Policy Official Notes Cybersecurity Challenges

By Jim Garamone
American Forces Press Service

May 12, 2010 - Putting cybersecurity in place poses significant challenges for the Defense Department, the government as a whole and for critical infrastructure, the principal deputy assistant secretary of defense for policy said today.

James N. Miller, said cybersecurity "is not a glass half full/glass half empty story."

"There is a glass," he said. "It has some water in it. The water is dirty, and we have an insatiable thirst in this area."

The issue has the attention of all defense leaders, and progress is being made, Miller said. Confirmation of Army Lt. Gen. Keith Alexander to receive his fourth star and serve as the first chief of U.S. Cyber Command is a positive step, he added. The command will stand up shortly under U.S. Strategic Command.

Meanwhile, Miller said, the U.S. government is working on a cybersecurity strategy that's expected to be out soon. That strategy, he said, must be flexible to address the diverse and growing threats of the future.

The challenges are immense, Miller said. "We don't really understand the nature of the threat that we face," he noted. But one thing that is clear, he said, is that the Defense Department relies heavily on information technology, and enemies, criminal gangs and hackers are stealing terabytes of information from The Defense Department and the rest of the government.

The Defense Department alone has about 15,000 networks, with millions of users in 88 countries.

Another threat comes from outright attacks, Miller said, including denial-of-service attacks, viruses and worms.

"Over the past decade, we have seen the frequency and sophistication of intrusions into our networks increased," he said. "Our networks are scanned thousands of times an hour."

More than 100 foreign intelligence services are trying to get into Defense Department systems, Miller added, and some foreign militaries are developing offensive cyber capabilities. Knowing who is delivering them is extremely difficult to pin down, he said, and foes will confront the United States using these cheap, asymmetric tools.

"The linkages between intelligence, offense and defense are particularly important in cyber operations," Miller said. "The ability to repel attackers is closely tied to the ability to identify them."

Cyber Command will have three core missions: defense of the military networks, supporting on-going military operations and planning for future operations, and supporting civilian efforts, as directed.

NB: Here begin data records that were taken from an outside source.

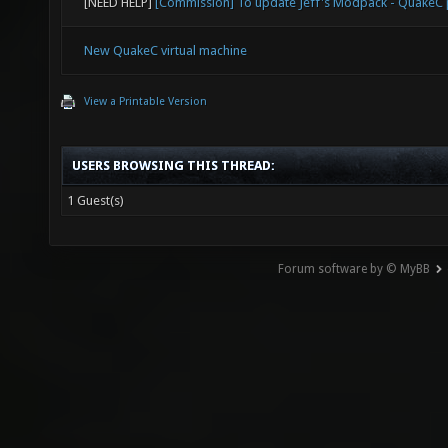
[NEED HELP]
[Commission] To update Jeff's Modpack - Quake
New QuakeC virtual machine
View a Printable Version
USERS BROWSING THIS THREAD:
1 Guest(s)
Forum software by © MyBB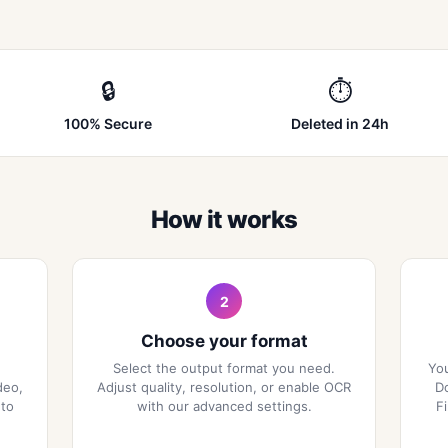
🔒
⏱
100% Secure
Deleted in 24h
How it works
2
Choose your format
Select the output format you need.
You
deo,
Adjust quality, resolution, or enable OCR
Do
 to
with our advanced settings.
F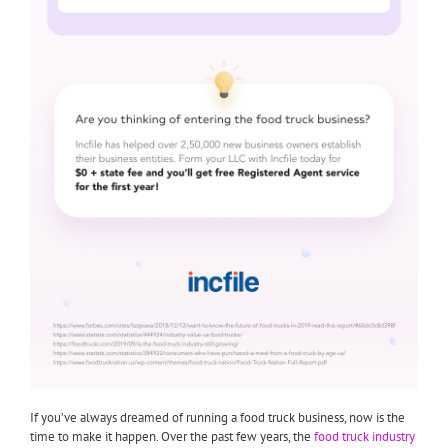
If you’ve always dreamed of running a food truck business, now is the
time to make it happen. Over the past few years, the
food truck industry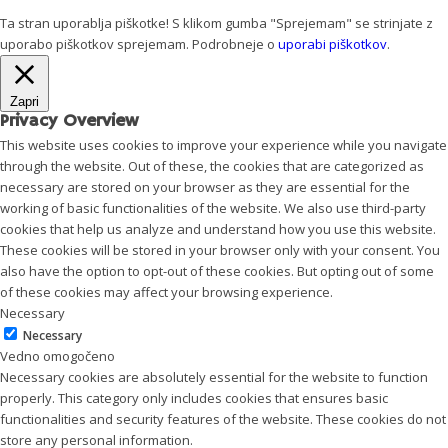
Ta stran uporablja piškotke! S klikom gumba "Sprejemam" se strinjate z
uporabo piškotkov
sprejemam
. Podrobneje o
uporabi piškotkov
.
Zapri
Privacy Overview
This website uses cookies to improve your experience while you navigate
through the website. Out of these, the cookies that are categorized as
necessary are stored on your browser as they are essential for the
working of basic functionalities of the website. We also use third-party
cookies that help us analyze and understand how you use this website.
These cookies will be stored in your browser only with your consent. You
also have the option to opt-out of these cookies. But opting out of some
of these cookies may affect your browsing experience.
Necessary
Necessary
Vedno omogočeno
Necessary cookies are absolutely essential for the website to function
properly. This category only includes cookies that ensures basic
functionalities and security features of the website. These cookies do not
store any personal information.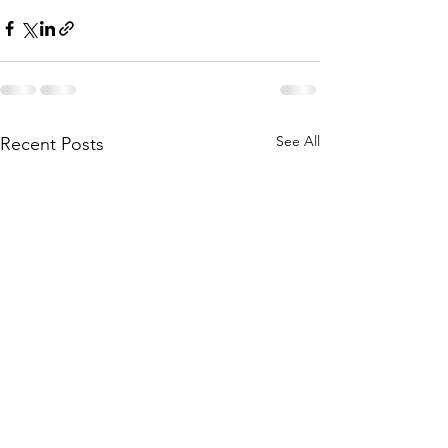
See All
Recent Posts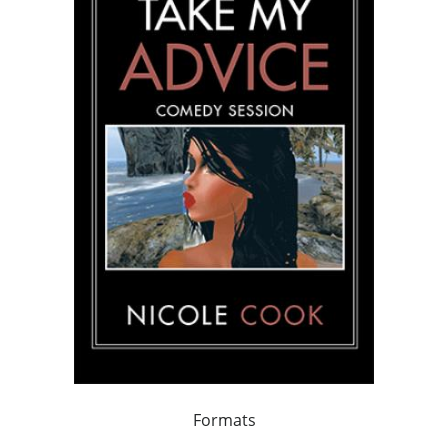
Formats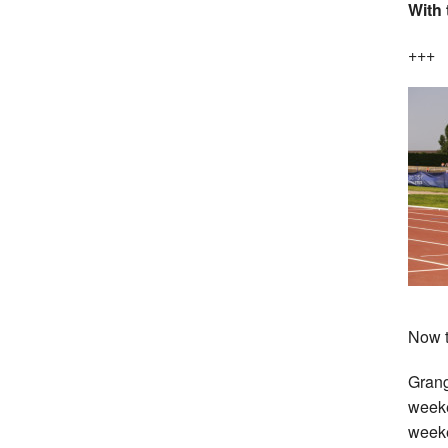
With 
+++
Now t
Grang
week
week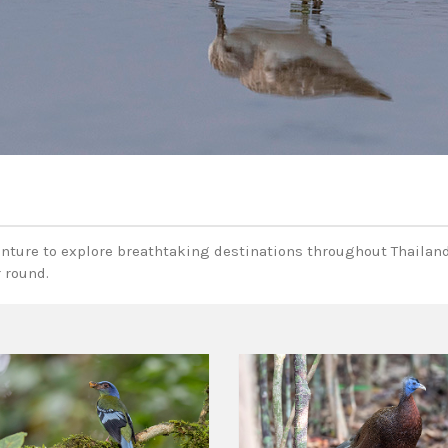
enture to explore breathtaking destinations throughout Thailand
r round.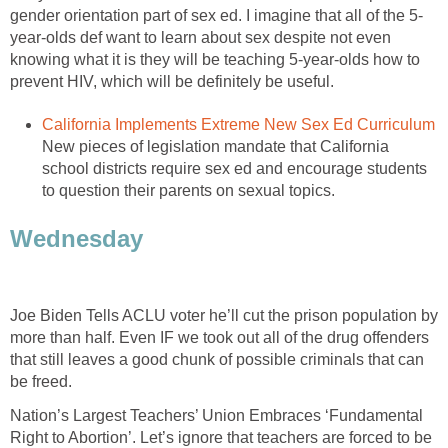
gender orientation part of sex ed. I imagine that all of the 5-
year-olds def want to learn about sex despite not even
knowing what it is they will be teaching 5-year-olds how to
prevent HIV, which will be definitely be useful.
California Implements Extreme New Sex Ed Curriculum
New pieces of legislation mandate that California
school districts require sex ed and encourage students
to question their parents on sexual topics.
Wednesday
Joe Biden Tells ACLU voter he’ll cut the prison population by
more than half. Even IF we took out all of the drug offenders
that still leaves a good chunk of possible criminals that can
be freed.
Nation’s Largest Teachers’ Union Embraces ‘Fundamental
Right to Abortion’. Let’s ignore that teachers are forced to be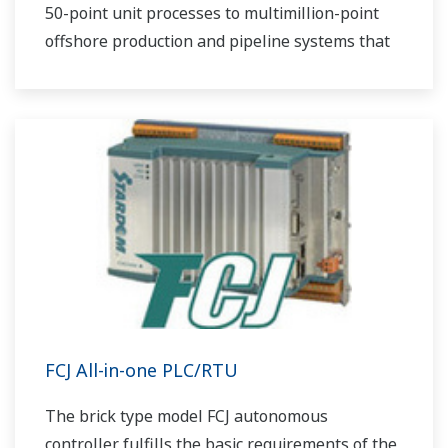
50-point unit processes to multimillion-point
offshore production and pipeline systems that
extend over thousands of miles.
FCJ All-in-one PLC/RTU
The brick type model FCJ autonomous
controller fulfills the basic requirements of the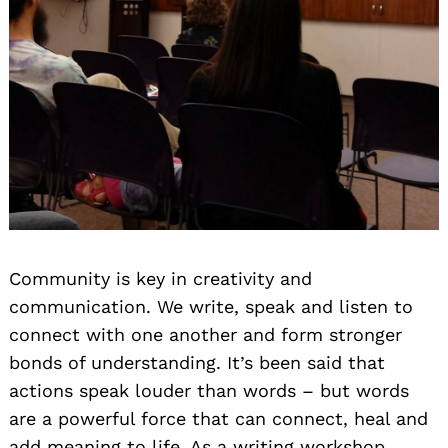
Community is key in creativity and
communication. We write, speak and listen to
connect with one another and form stronger
bonds of understanding. It’s been said that
actions speak louder than words – but words
are a powerful force that can connect, heal and
add meaning to life. As a writing workshop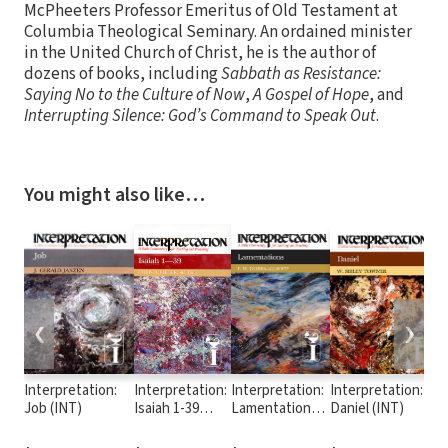
McPheeters Professor Emeritus of Old Testament at
Columbia Theological Seminary. An ordained minister
in the United Church of Christ, he is the author of
dozens of books, including
Sabbath as Resistance:
Saying No to the Culture of Now
,
A Gospel of Hope
, and
Interrupting Silence: God’s Command to Speak Out
.
You might also like…
❮
❯
Interpretation:
Interpretation:
Interpretation:
Interpretation:
In
Job (INT)
Isaiah 1-39
Lamentations
Daniel (INT)
Is
(INT)
(INT)
(I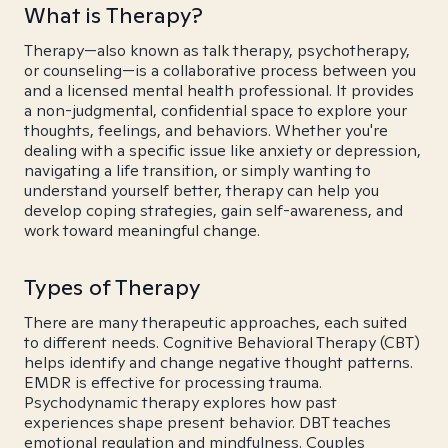
What is Therapy?
Therapy—also known as talk therapy, psychotherapy,
or counseling—is a collaborative process between you
and a licensed mental health professional. It provides
a non-judgmental, confidential space to explore your
thoughts, feelings, and behaviors. Whether you're
dealing with a specific issue like anxiety or depression,
navigating a life transition, or simply wanting to
understand yourself better, therapy can help you
develop coping strategies, gain self-awareness, and
work toward meaningful change.
Types of Therapy
There are many therapeutic approaches, each suited
to different needs. Cognitive Behavioral Therapy (CBT)
helps identify and change negative thought patterns.
EMDR is effective for processing trauma.
Psychodynamic therapy explores how past
experiences shape present behavior. DBT teaches
emotional regulation and mindfulness. Couples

Alexander will remain as director of the National Security Agency as he takes on leadership of Cyber Command.

Much basic work remains to be done in the cybersecurity effort, Miller said, including determining when a cyber event becomes an attack covered by the law of armed conflict. "At what point does it rise to such a level that it becomes an act of aggression?" he asked. "Those are legal questions and policy questions we are trying to address."

Miller said there is a world of difference between cyber espionage and acts meant to degrade U.S. networks or to input false data into those networks.

"There is no way we are going to fully defend against cyber espionage," Miller said. "And we understand that not everything that happens in cyberspace is an act of war. As we think of the role of cyberspace in supporting military operations, and the role of cyber attacks as ... the front-end of a kinetic military attack, then we would think about the potential for responses that are not limited to the cyber domain."